# Adiabatic, Ideal gas, changing heat capacity, work calculation

1. Feb 4, 2011

### dhoyda

1. Propane vapour (1kmol) at a pressure of 40 bar and 230 C expands adiabatically to 0.25 bar and 95 C. Determine a)W, b)Delta S, c)The ammount of work obtained if the expansion were done reversibly from the same initial conditions to the final pressure of 0.25bar

2. I am not sure how to calculate work for a irreversible process. Is it zero, a gas that expands adiabatically in an irreversible process loses no kinetic energy right? so then work has to be zero cause heat is zero as well right? Im not sure about delta S either, I think in reversible delta S is zero but in irreversible its always increasing? I think theres is a formula for delta S for ideal This stuff can get confusing, can anyone help me?
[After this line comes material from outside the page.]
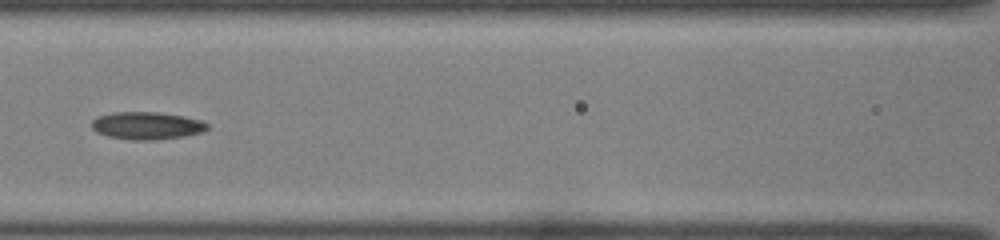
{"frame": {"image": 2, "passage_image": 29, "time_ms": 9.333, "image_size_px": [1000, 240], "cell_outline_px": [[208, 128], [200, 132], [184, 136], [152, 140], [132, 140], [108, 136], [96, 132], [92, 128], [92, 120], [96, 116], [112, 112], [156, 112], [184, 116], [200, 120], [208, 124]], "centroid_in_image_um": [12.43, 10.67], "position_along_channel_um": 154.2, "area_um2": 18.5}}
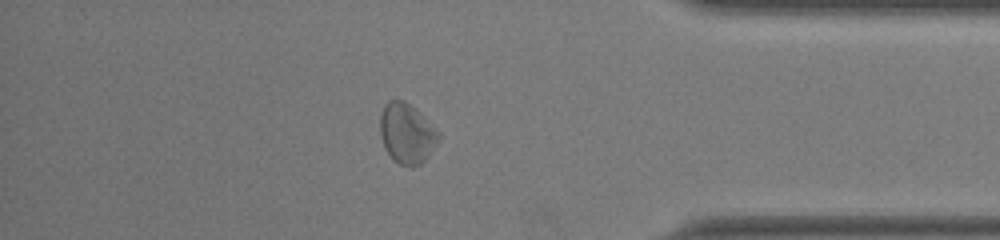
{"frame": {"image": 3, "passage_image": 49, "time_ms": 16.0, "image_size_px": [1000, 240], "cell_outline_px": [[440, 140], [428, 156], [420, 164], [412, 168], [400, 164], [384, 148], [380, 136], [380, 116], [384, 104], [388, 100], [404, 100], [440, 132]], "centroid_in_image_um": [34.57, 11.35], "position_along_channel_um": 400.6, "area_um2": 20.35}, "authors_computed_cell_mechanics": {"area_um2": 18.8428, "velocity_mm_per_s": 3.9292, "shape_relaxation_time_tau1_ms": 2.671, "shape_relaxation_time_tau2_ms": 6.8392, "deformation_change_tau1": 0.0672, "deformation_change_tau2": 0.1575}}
3. The attempt at a solution

2. Feb 5, 2011

### Andrew Mason

$$W = \int PdV$$

What is the change in volume? How would you determine that? What is the relationship between P V and T?

AM

3. Feb 5, 2011

### dhoyda

Change in volume would be determined by the Ideal Gas law. Would you replace P with nRT/V? In this case what is constant because the gas is going to new temperature and volume. Is Temp constant when you replace P?

4. Feb 5, 2011

### matthew1991

If you replace the P from the integration formula a few posts earlier with (nRT/V) and integrate the formula, you will get W=nRT*ln[V(init)/v(fin)]

5. Feb 5, 2011

### dhoyda

the temperature is changing. I dont see how you can do that. I think I figured it out. From the first law. dU = dQ + dW. If its adiabatic the dQ = 0 and dU = dW.
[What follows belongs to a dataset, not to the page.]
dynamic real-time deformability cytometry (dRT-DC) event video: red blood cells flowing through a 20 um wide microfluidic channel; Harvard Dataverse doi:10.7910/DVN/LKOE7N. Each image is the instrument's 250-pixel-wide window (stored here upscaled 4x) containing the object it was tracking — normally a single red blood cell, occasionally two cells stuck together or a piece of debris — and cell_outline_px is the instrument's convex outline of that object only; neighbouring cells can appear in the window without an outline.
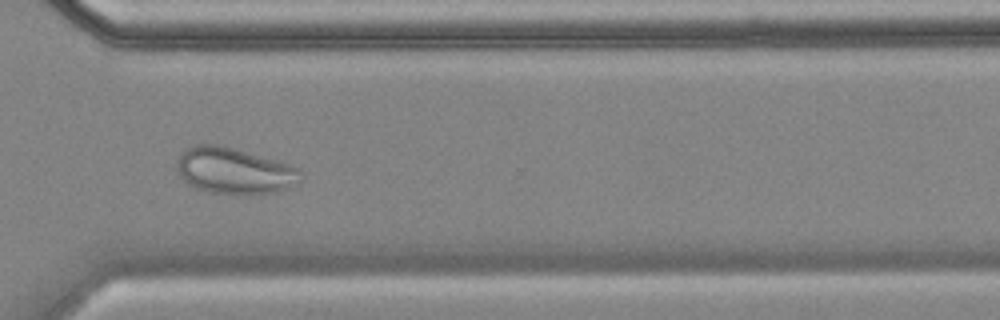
{"species": "common noctule bat (a hibernating species)", "species_latin": "Nyctalus noctula", "temperature_condition": "cold", "stored_images_in_passage": 58, "camera_frame_rate_fps": 3000, "um_per_image_px": 0.085, "animal": {"sex": "female", "body_mass_g": 18.4}, "frame": {"image": 1, "passage_image": 42, "time_ms": 13.667, "image_size_px": [1000, 320], "cell_outline_px": [[304, 176], [300, 180], [288, 188], [276, 192], [212, 192], [196, 188], [188, 184], [180, 176], [176, 168], [180, 156], [184, 148], [196, 144], [216, 144], [232, 148], [288, 164], [296, 168]], "centroid_in_image_um": [19.87, 14.49], "position_along_channel_um": 350.7, "area_um2": 32.37}}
We can say dU = C*dT for an ideal gas.

6. Feb 5, 2011

### Andrew Mason

That is only the case if T remains constant. But since work is being done and there is no heat flow, internal energy and therefore T must decrease.

AM

7. Feb 5, 2011

### matthew1991

sorry, that was isothermal. adiabatic expansion work can be found by W = (3/2)nR(deltaT)

8. Feb 5, 2011

### dhoyda

did I figure it out Andrew that internal energy is equal to work and we can say dU = C*dT for Ideal gas.

9. Feb 5, 2011

### Andrew Mason

In looking at this again, you can only determine the work from the change in volume if this is a reversible process. You have to first determine the change in internal energy. What is the relationship between change in internal energy and work in an adiabatic process?

AM

10. Feb 5, 2011

### Andrew Mason

Yes. Change in internal energy = - Work done by gas. $dU = nC_vdT$

AM

11. Feb 5, 2011

### dhoyda

this is confusing. It is an irreversible process. I do not have a constant heat capacity. We defined in class a reversible work formula for adiabatic conditions with a constant heat capacity. How do I use that if my heat capacity is not constant.

12. Feb 5, 2011

### dhoyda

so basically the work from a reversible adiabatic process in an ideal gas with a non constant heat capacity is the same as the work in an irreversible process in an ideal gas with a non constant heat capacity

13. Feb 5, 2011

### dhoyda

but I thought that if a process is reversible. no work is done because it goes back to its original state. but then i remember that free expansion of gas is an irreversible process so the process cant be reversible. I feel like I am going in circles.

14. Feb 5, 2011

### Andrew Mason

How does the heat capacity vary with temperature? Plug that into:

$$\Delta U = \int nC_vdT$$

AM

15. Feb 5, 2011

### dhoyda

the heat capacity is a function of temperature. Pretty easy integration. its like. Cp/R = A + BT + CT^2. Where A, B, C are constants.

16. Feb 5, 2011

### Andrew Mason

You are determining internal energy: you must use Cv not Cp. Cv = Cp-R

AM